The Bears Ears and Grand Staircase-escalante monuments in Southern Utah encompass more than 3.2 million acres — an area nearly the size of Connecticut — and were created by Democratic administrations under a century-old law that allows presidents to protect sites considered historic or geographically or culturally important.
“This may be the easiest thing I’ve ever done so far as president — I mean it,” a smiling Biden said at a White House ceremony attended by Democratic lawmakers, tribal leaders and environmentalists.
Bears Ears in particular was an important site to protect,
Biden said, noting that the 1.3-million acre site is the first national monument to be established at the request of federally recognized tribes.
Biden called Grand Staircase-escalante “a place of unique and extraordinary geology” and noted that the 1.9-million acre site had been protected by presidential order for 21 years before Trump’s 2017 order slashed the monument nearly in half. Trump cut Bears Ears by 85 percent, to just over 200,000 acres.
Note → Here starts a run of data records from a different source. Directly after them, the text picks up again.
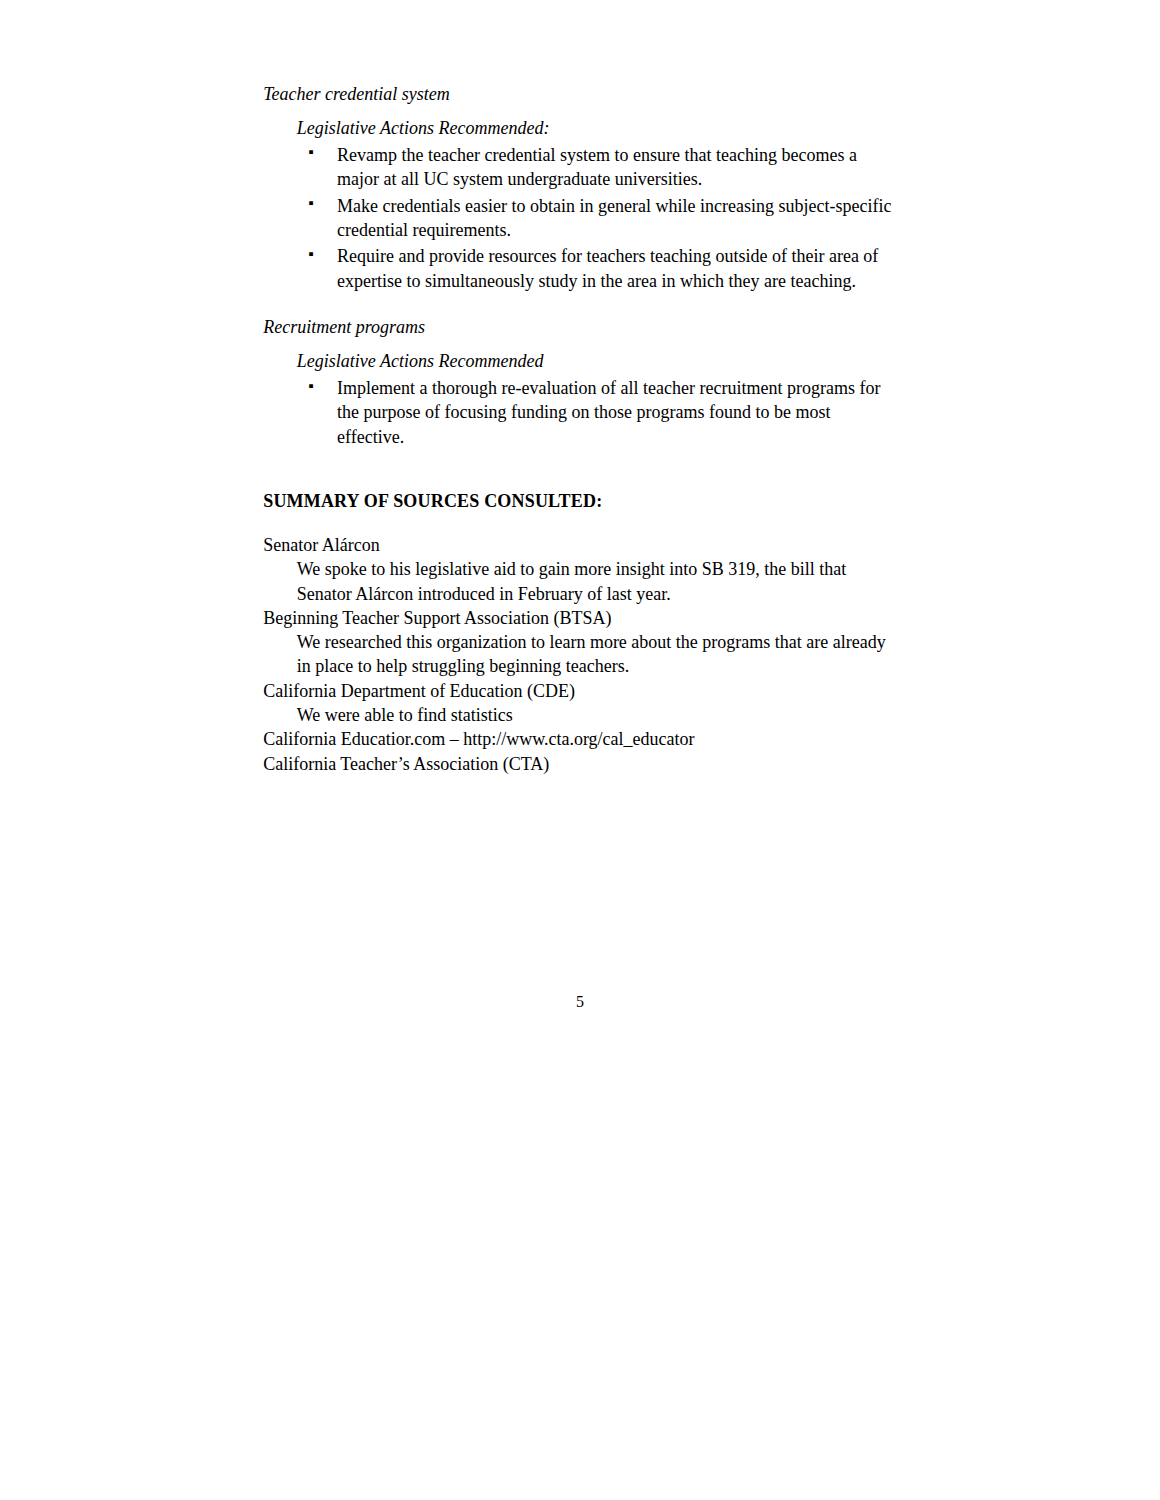Teacher credential system
Legislative Actions Recommended:
Revamp the teacher credential system to ensure that teaching becomes a major at all UC system undergraduate universities.
Make credentials easier to obtain in general while increasing subject-specific credential requirements.
Require and provide resources for teachers teaching outside of their area of expertise to simultaneously study in the area in which they are teaching.
Recruitment programs
Legislative Actions Recommended
Implement a thorough re-evaluation of all teacher recruitment programs for the purpose of focusing funding on those programs found to be most effective.
SUMMARY OF SOURCES CONSULTED:
Senator Alárcon
We spoke to his legislative aid to gain more insight into SB 319, the bill that Senator Alárcon introduced in February of last year.
Beginning Teacher Support Association (BTSA)
We researched this organization to learn more about the programs that are already in place to help struggling beginning teachers.
California Department of Education (CDE)
We were able to find statistics
California Educatior.com – http://www.cta.org/cal_educator
California Teacher’s Association (CTA)
5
In a separate action, Biden also restored protections at a marine conservation area off the New England coast that has been used for commercial fishing under an order by Trump. A rules change approved by Trump allowed commercial fishing at the Northeast Canyons and Seamounts National Monument in the Atlantic Ocean, a nearly 5,000-square-mile area southeast of Cape Cod.
Trump’s action was heralded by fishing groups but derided by environmentalists who pushed Biden and Interior Secretary Deb Haaland to restore protections against fishing.
Utah Gov. Spencer Cox and other Republicans expressed disappointment in Biden’s decision to restore the Utah monuments.
Trump invoked the century-old Antiquities Act to cut 2 million acres from the two monuments. Restrictions on mining and other energy production were a “massive land grab” that “should never have happened,” Trump said in revoking the protections.
Sen. Mitt Romney, R-utah, said Biden had “squandered the opportunity to build consensus” and find a permanent solution for the monuments. “Yet again, Utah’s national monuments are being used as a political football between administrations,” Romney said.